The administration estimated that Pitt-Greensburg would have 1,559 students enrolled for Fall 2019, but the actual number of enrolled students was 1,450, leaving a difference of 109 students. For Spring 2020, the number of enrolled students was projected to be 1,386, but the actual enrollment count was 1,323, which is 63 fewer students.
Because Oakland bases Pitt-Greensburg’s budget allowance on the estimated numbers, Pitt-Greensburg received $10,634,761 for Fall 2019 but only raised $9,803,556 in tuition dollars, which leaves a $831,205 debt to Oakland.
In Spring 2020, Oakland provided Pitt-Greensburg with $9,446,575 based on the enrollment estimate, and Pitt-Greensburg raised $9,058,038 in tuition dollars, leaving a $388,538 debt to Oakland.
The total difference between Fall 2019 and Spring 2020 is $1,219,743, which Pitt-Greensburg must pay back to Oakland.
“We made a bad estimate,” President Gregerson said.
The debt for each fiscal year is divided across three years, the first payment due in August 2020.
President Gregerson views improving retention rates as a key factor in making successful estimates for the coming semesters.
In Fall 2018, about 69% of white freshman students returned for their sophomore year, and about 50.6% of minority students returned.

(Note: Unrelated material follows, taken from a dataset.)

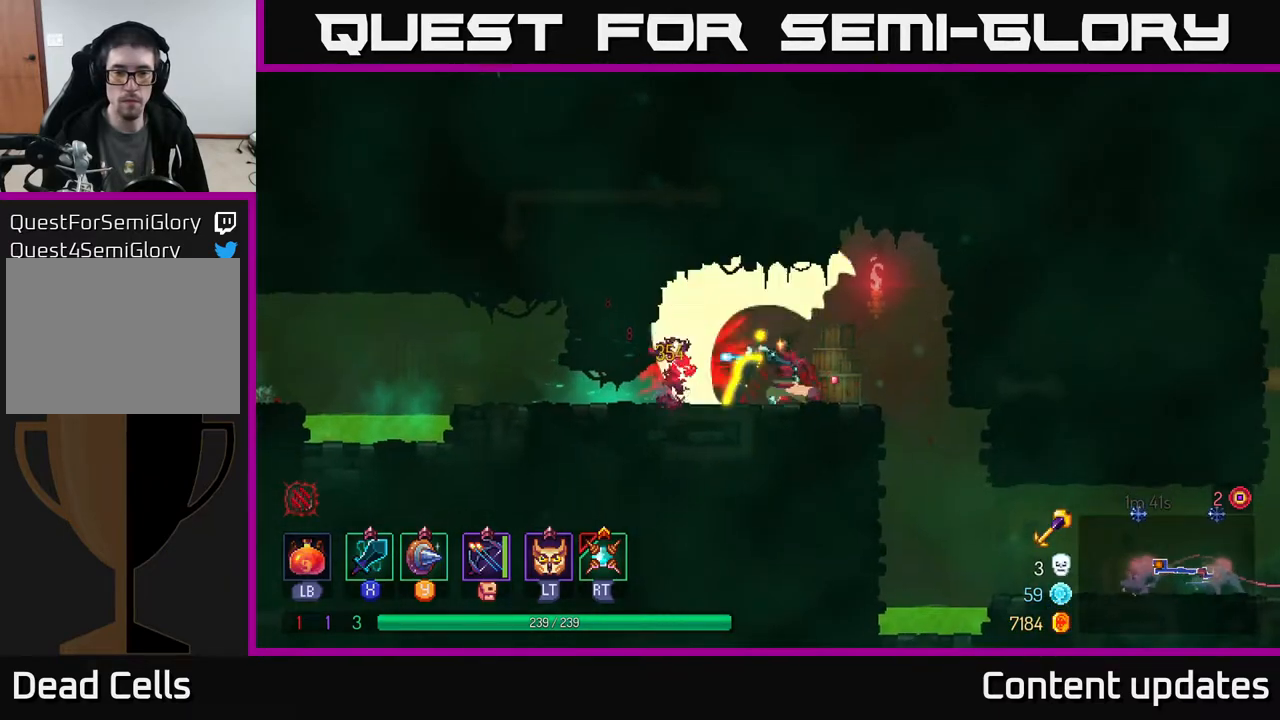
{"buttons": [], "left_stick": "right", "right_stick": "center", "events": [[167, "left_stick", "right"]]}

In that same semester, 67.6% of students who had declared a major in their freshman year returned for their sophomore year, while 55.4% of undecided freshman returned. 66.7% of freshman commuters and 62.3% of freshman residents came back for their sophomore year.
President Gregerson offered a list of changes and improvements he plans to look into implementing across campus to help improve student retention and new-student enrollment, including: building and improving campus facilities, creating more athletics programs, encouraging a more inclusive campus experience, updating curriculum and adding new fields of study, and improving the academic advising process.
The discussion of retention was a follow-up to a session that faculty and staff attended over the summer of 2019.
“We have people who care deeply about [student success],” President Gregerson said. “Ask yourself, ‘does this thing enhance student success’? If the answer is no, don’t do it.”
He also believes that student involvement, effort, and participation is essential to improving student success and retention rates.
“It’s a partnership,” he said. “It is always up to the student to take advantage of the opportunities. We’ve got a common goal.”
Pitt-Greensburg’s new enrollment rates are stagnant, and transfer rates are dropping, but a new agreement with Oakland is bringing in $1,000 per transfer student to Pitt-Greensburg, up to $100,000 per year.
“I asked for much more,” President Gregerson said, “but $100,000 is better than zero. A dollar is a dollar.”
He remains optimistic about the future of Pitt-Greensburg, which Georgetown University ranked number 288 out of 4,500 liberal arts colleges across the country in terms of its 40-year return on investment (ROI) for students. Pitt-Greensburg is the highest-ranked Pitt campus, including Oakland, on this list.
“Pick whatever flowery language you want to use,” he said. “We’re a good investment.”